Reynaldo P. Glover, an attorney and onetime Board Chairman of the City Colleges of Chicago, was President of the company that sold the final remnants of what was once the Beatrice International Food Company. Years ago I read the biography of Renaldo Glover’s Harvard Law classmate and business associate Reggie Lewis (a Morgan State University grad), architect of then the largest leveraged buy-out on record involving Beatrice Foods, the book entitled, “Why Should White Guys Have All the Fun”? offering a view of the risks and potential wind-falls and rewards endemic to investment capital and financial markets within big-stakes corporate take-overs on Wall Street. Beatrice Foods was created by the 1987 leveraged buyout of Beatrice International for $985 million by Reginald Lewis and for several years was the largest African-American owned business in the U.S. As a result of that transaction, Lewis created the first black-owned conglomerate to generate more than $1 billion in annualized revenues and inspired generations of black dealmakers on Wall Street.
Mr. Glover was a classmate of Lewis at Harvard Law School, and had set Lewis up on a date with his future wife, Loida a brilliant young law student from the Philippines. Reginald Lewis died in 1993, and Loida Lewis took over as Chairman and Chief Executive shortly thereafter. Glover became General Counsel of TLC Beatrice International Holdings in 1994, adding the title of Executive Vice President a year later. Later named President of TLC Beatrice, Mr. Glover commuted each week to the company’s office in New York, maintaining his home in Chicago. Much of TLC Beatrice’s holdings had been sold off by the mid-1990s, and in 1999 the board approved the final liquidation of the company’s assets, Loida Lewis said. Mr. Glover, an attorney with DLA Piper in Chicago, handled legal matters related to the liquidation. “He was crucial in our maneuvering toward the success of getting the best shareholder value,” said Loida Lewis, chairman of what is now TLC-LC.
Mr. Glover grew up in Gary, Indiana, and attended Fisk University in Nashville before getting his law degree from Harvard. While at Harvard, the intransigence of racial prejudice was made clear to him when an examiner with Selective Service refused to believe he was a student at the prestigious university, his wife said. That experience led him to take a job with the Law Students Civil Rights Research Council in New York after his graduation from law school.
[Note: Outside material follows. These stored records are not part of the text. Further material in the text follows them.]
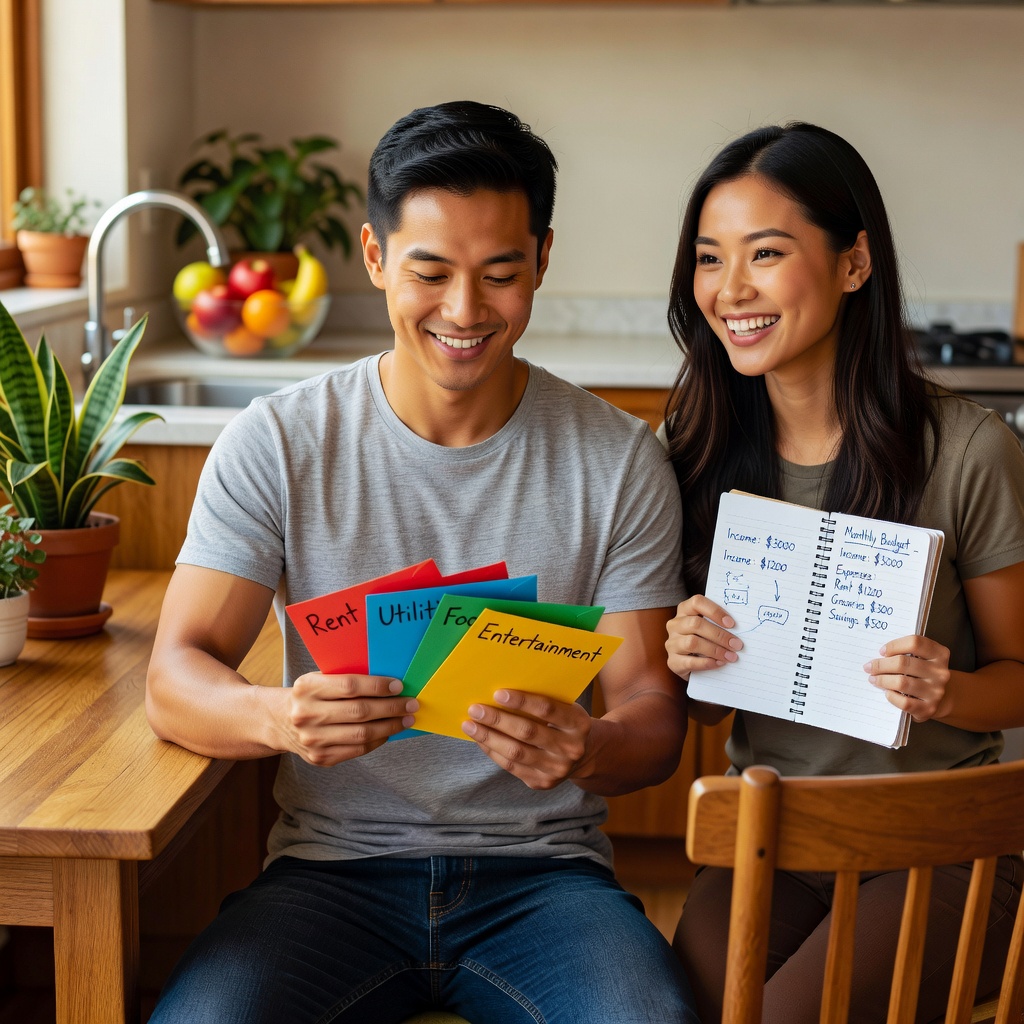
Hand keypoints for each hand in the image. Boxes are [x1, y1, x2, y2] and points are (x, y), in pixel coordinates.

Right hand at [280, 672, 418, 765]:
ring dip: (389, 726)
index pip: (350, 686)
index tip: (399, 685)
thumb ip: (346, 678)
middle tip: (411, 704)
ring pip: (361, 734)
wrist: (279, 721)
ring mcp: (312, 740)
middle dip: (391, 707)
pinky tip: (388, 732)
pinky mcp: (320, 758)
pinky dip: (377, 741)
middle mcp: (307, 715)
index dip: (378, 686)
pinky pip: (357, 750)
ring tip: (406, 719)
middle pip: (359, 712)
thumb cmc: (310, 694)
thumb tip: (389, 682)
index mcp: (307, 688)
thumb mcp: (319, 678)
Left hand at [461, 689, 591, 789]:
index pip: (547, 709)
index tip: (498, 693)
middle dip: (498, 719)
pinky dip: (492, 751)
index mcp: (578, 723)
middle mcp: (571, 748)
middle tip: (475, 709)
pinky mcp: (542, 782)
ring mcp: (556, 769)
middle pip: (528, 732)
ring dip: (488, 737)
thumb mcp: (565, 707)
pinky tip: (480, 740)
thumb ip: (542, 699)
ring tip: (470, 725)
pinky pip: (511, 766)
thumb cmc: (564, 722)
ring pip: (516, 752)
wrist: (583, 755)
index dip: (522, 701)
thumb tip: (500, 692)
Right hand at [665, 595, 743, 680]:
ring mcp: (671, 643)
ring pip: (692, 642)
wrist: (689, 663)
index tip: (732, 624)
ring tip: (730, 656)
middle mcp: (675, 624)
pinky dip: (707, 663)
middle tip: (736, 644)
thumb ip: (719, 624)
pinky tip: (719, 663)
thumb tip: (741, 628)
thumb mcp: (708, 628)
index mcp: (684, 610)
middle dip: (719, 635)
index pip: (697, 602)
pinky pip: (689, 662)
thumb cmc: (703, 640)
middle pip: (695, 624)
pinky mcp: (672, 661)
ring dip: (715, 650)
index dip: (715, 611)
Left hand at [865, 635, 951, 722]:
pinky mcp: (929, 708)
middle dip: (881, 665)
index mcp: (939, 654)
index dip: (894, 645)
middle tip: (869, 667)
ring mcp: (936, 691)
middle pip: (903, 663)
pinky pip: (904, 702)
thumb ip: (904, 653)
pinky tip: (887, 693)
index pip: (915, 643)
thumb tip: (878, 657)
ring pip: (902, 683)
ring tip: (873, 679)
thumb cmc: (922, 673)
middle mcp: (940, 672)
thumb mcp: (920, 658)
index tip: (881, 651)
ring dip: (882, 680)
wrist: (940, 698)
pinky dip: (891, 696)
For a time, he was the group’s National Executive Director.
Returning to Chicago, Mr. Glover was a partner at firms including Jenner & Block and Isham, Lincoln & Beale before his association with DLA Piper. He was appointed Chairman of City Colleges in 1988 by then-Mayor Eugene Sawyer. He resigned from the post in 1991. An avid Scuba Diver and a basketball star at Gary Roosevelt High School and at Fisk, Mr. Glover continued to play pick-up games throughout his life, said longtime friend and business colleague, Barbara Bowles. He collected African-American art and was an accomplished archer and member of the Chicago Archery Association. In 2003, he was elected Chairman of the Board of Trustees at Fisk, where he backed a controversial sale of artwork by Georgia O’Keeffe owned by the university. The proposed sale was eventually liquidated.
Mr. Glover’s first marriage was to Sonji Clay, former wife of Mohammed Ali. He was divorced twice. He is survived by three sons, Brian, Reynaldo Jr., and Ryan; a stepson, Jharett Brantley; a daughter, Shea; three brothers, Clark Walls, Francoise and Chris Harris; and a grandson.
One could not help but marvel over the grit and determination of these two young, gifted and Black entrepreneurial graduates of HBCUs, whose trajectory as dealmakers and trailblazers could not have been readily foreseen from the streets and gymnasiums and row houses of Lewis’s hometown of Baltimore and Glover’s Midwestern blue-collar melting pot hometown of Gary, Indiana. Both men helped change forever the dynamics of Wall Street by transforming perceptions of black financial acumen when fused with opportunity, talent and ingenuity.